Showing solidarity with Israel's growing concern about chemical weapons in neighboring Syria, President Barack Obama stated bluntly Wednesday that if an investigation he had ordered found proof that the Syrian military had used such weapons it would be a "game changer" in U.S. involvement in the civil war there.
On the first day of his first trip to Israel as president, in which Israeli officials stated their own conclusion that chemical weapons had been used in an attack Tuesday in Syria, Obama's remarks represented both an effort to warn the Syrian government of the consequences of using its chemical arsenal and a signal of his administration's support for Israel, the central point of his visit.
U.S. officials reiterated that they did not have independent evidence that chemical weapons had been used, and the president made clear that he would require proof gathered by investigators before he would come to any conclusions. Obama, while vocal in his opposition to the government of President Bashar Assad of Syria, has been reluctant to involve U.S. forces in support of the opposition. Presidential aides made clear that he was not signaling any change in that regard.
But Obama's remarks, in which he pointedly left open the possibility that Assad's government had used chemical weapons — and all but ruled out Assad's assertions that insurgents had used them — were unusually strong in tone.
"Once we establish the facts, I have made clear that the use of chemical weapons is a game changer," Obama said at a news conference with Prime Minister Benjamin Netanyahu of Israel.
Again and again, Obama signaled that the United States and Israel were partners on a broad range of issues, reinforcing their historic alliance and America's stated commitment to protect Israeli security. Obama pointedly emphasized his administration's pledge to prevent a nuclear-armed Iran, one of Netanyahu's greatest fears.
But concern about chemical weapons in Syria were a major focus of the day.
Two senior ministers in Israel's new Cabinet said publicly Wednesday that chemical weapons had been used, and several government officials said in interviews that Israel had credible evidence of an attack. The ministers, Tzipi Livni and Yuval Steinetz, were among those who met with Obama on the first day of his trip.
Obama's remarks seemed calculated, in part, to counter claims by both the Syrian government and its major supporter, Russia, that opposition forces had mounted a chemical attack against the government.
While Obama cautioned that he did not have all the facts, he said, "We know the Syrian government has the capacity to carry out chemical attacks."

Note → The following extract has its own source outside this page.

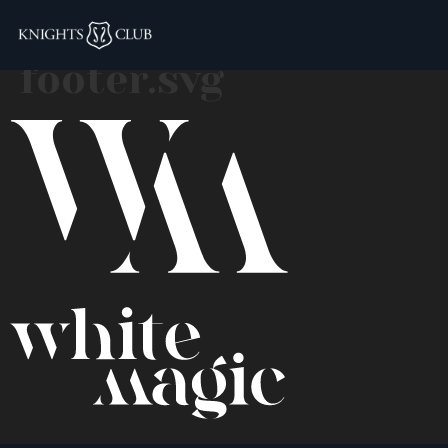
white-magic-logo-
footer.svg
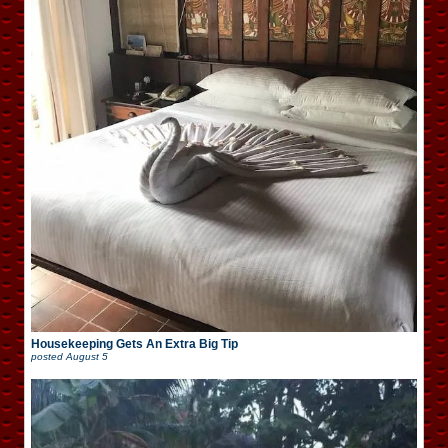
Housekeeping Gets An Extra Big Tip
posted
August 5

The National Coalition of Syrian Revolutionary and Opposition Forces, the umbrella political group that wants to topple Assad, said in a statement that it "condemns these attacks and holds the Assad regime fully responsible for shedding Syrian blood."
The group said the attacks killed at least 19 civilians and left 69 others short of breath, with some in critical condition.
The coalition accused government forces of carrying out two chemical weapons attacks Tuesday — one in the Khan al-Assal area of northern Aleppo province, as originally asserted, and a second strike in the Ataybah area of suburban Damascus.
Fears about Syria's growing instability are shadowing Obama. Today, he will visit the president of the Palestinian Authority, Mahmoud Abbas, who is expected to raise worries about the plight of Palestinians in Syria. Friday, he will meet King Abdullah in Jordan, which has been flooded with Syrian refugees.